A Eliopoli, in fronte alle Piramidi, imbandita la mensa sontuosa, troneggiarono i nuovi “arancini” di “appropriata” forma piramidale (finale tocco geniale!) e fu un tale trionfo che Cesare ne imboccava Cleopatra e lei lui, uno tira l’altro… al punto che le altre pietanze furono neglette e lasciate, infine, all’equipaggio.  Tale il successo grandioso, che Apollodoro, a fine serata, servita, dulcis in fundo, la ghiottoneria dei Fichi di Ras el Tin, sul far della notte, comparsa la luna benedicente, per il manicaretto geniale, si ebbe in dono l’argenteo serto nuziale bianco di fiori d’arancio e brillante di traslucide perle.
Purtroppo, non mi è riuscito di appurare il nome dato al manicaretto; escluderei quello di “arancino”, anche se, per vero, …nel contesto dei fiori d’arancio…: il barbiere di corte a tal proposito tace, meritandosi quasi la qualifica di cronista d’accatto! Memento più che meritato: dov’era, infatti, con le orecchie, il malnato, in tale importante istorico momento? E il conclamato “topos” del sempre informato barbiere chiacchierone (cfr. anche Plutarco in De garrulitate)?!
Amm Hasanein mentova, comunque, nel viaggio di ritorno, un altro buon piatto di Apollodoro: “u risu du Mungibeddu”: un’altra piramide di riso, ma grande e di grande effetto -ispiratagli forse da quella di Cheope- con la bocca dell’Etna traboccante di salsa piccante a mo’ di lava che scendendo in rivoli macchiava di rosso fuoco il manto innevato del vulcano nero di lava.

Ma seguiamo le orme di Cleopatra, d’Apollodoro e dell’ “arancino piramidale”.

### VOCI
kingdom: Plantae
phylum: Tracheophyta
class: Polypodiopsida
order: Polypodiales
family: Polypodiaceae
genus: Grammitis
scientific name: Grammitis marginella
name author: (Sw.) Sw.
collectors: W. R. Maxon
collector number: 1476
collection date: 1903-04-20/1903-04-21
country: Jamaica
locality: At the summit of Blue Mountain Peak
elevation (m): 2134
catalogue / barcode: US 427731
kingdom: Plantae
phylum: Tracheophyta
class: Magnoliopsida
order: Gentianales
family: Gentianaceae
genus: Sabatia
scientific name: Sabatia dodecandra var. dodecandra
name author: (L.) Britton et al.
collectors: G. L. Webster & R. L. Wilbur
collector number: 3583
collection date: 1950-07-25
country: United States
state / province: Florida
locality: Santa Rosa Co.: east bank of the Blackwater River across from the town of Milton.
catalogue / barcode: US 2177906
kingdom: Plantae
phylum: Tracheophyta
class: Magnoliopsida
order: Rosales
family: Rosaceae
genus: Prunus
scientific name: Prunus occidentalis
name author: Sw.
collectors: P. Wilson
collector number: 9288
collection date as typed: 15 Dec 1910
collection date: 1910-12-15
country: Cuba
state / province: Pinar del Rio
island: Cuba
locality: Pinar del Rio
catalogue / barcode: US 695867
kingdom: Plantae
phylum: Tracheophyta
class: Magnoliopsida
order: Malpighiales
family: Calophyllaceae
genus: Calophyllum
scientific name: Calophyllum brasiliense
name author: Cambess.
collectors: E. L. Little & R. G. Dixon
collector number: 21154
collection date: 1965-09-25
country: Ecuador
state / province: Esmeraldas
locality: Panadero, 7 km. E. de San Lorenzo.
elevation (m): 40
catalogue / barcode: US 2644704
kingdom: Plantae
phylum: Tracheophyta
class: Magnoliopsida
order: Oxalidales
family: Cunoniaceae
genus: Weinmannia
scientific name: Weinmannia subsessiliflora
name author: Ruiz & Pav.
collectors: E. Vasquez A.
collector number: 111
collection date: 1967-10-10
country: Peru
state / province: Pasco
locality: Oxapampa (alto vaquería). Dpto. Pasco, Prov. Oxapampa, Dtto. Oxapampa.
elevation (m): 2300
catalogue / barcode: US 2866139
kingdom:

### COMPITI ASSEGNATI
• 1. Elenca tutti i nomi di persona che compaiono nel testo sull'arancino piramidale.
• 2. Prosegui il testo sull'arancino piramidale dopo la sua ultima frase.
L'elenco non ha alcun rapporto con il testo sull'arancino piramidale.

### RISPOSTE IN ORDINE
• 1. Cesare, Cleopatra, Apollodoro, Plutarco, Amm Hasanein, Cheope

• 2.
Cesare assassinato dai senatori implacabili, Cleopatra intravide in Marc’Antonio l’ultima speranza di salvare l’Egitto, il figlio Tolomeo Cesare (soprannominato Cesarione dai maligni Alessandrini) e se stessa, sicché… continuò col robusto soldato il sogno di gloria iniziato col suo geniale comandante , ma fu ben presto tragedia: ingannevole vista!  Ottaviano vinse; Antonio, sconfitto e umiliato, si uccise; Cesarione venne soppresso …dal severo suo “fratello adottivo” (povero innocente giovane: ah spietata crudele ragion di stato!) e Cleopatra, l’indomita e fiera -con le fedeli ancelle Ira e Carmione e col fidato Apollodoro e qualche altro famiglio- si rinserrò nel suo Mausoleo per sfuggire alle mani captanti di Augusto, uomo il cui rigore volitivo sconfinava nel frigore.
L’ “arancino piramidale”, sotto Antonio, più amante delle carni, della selvaggina e del vino, era decaduto alquanto, fino a divenire obsoleto; anche perché Cleopatra, che s’era ingrassata -forse a causa delle gravidanze o dell’abbondante vino che le propinava smodatamente il suo Dioniso e che lei trangugiava per illudersi di cavalcare ancora la gloria-, non l’aveva richiesto quasi più ad Apollodoro, ordinandogli cibi quanto più magri e tali da farle recuperare la linea (sempre importante, anzi indispensabile, quando “si ha a che fare” cogli uomini …calorosi e, vieppiù, quando, per averne ragione, s’ha da combattere con essi pugnaci “la battaglia dei capri” – o “caprinum proelium”, per dirla con Varrone).

E andiamo alla fine:  rinserrata nel Mausoleo, Cleopatra -dice Ernle Bradford-: “là, in quel monumento dedicato alla morte, dove, fra le sue braccia, era già morto Antonio, decise di troncare la sua vita. Si fece preparare il bagno e lavare i capelli e si vestì da regina d’Egitto e da dea Iside. Venne preparato un “magnifico pasto” e Cleopatra mangiò, ripensando ai molti sontuosi banchetti”…, fino ad abboffarsi (ma compostamente, eccezion fatta per il fatto che si leccava le dita), i buonissimi arancini al ragù di Apollodoro, dei quali s’era dovuta privare per …recuperare… inutilmente.  I dolcissimi fichi, …stavolta con l’aspide, conclusero -come quella felice volta a Eliopoli e per l’ultima volta-  il pasto faraonico.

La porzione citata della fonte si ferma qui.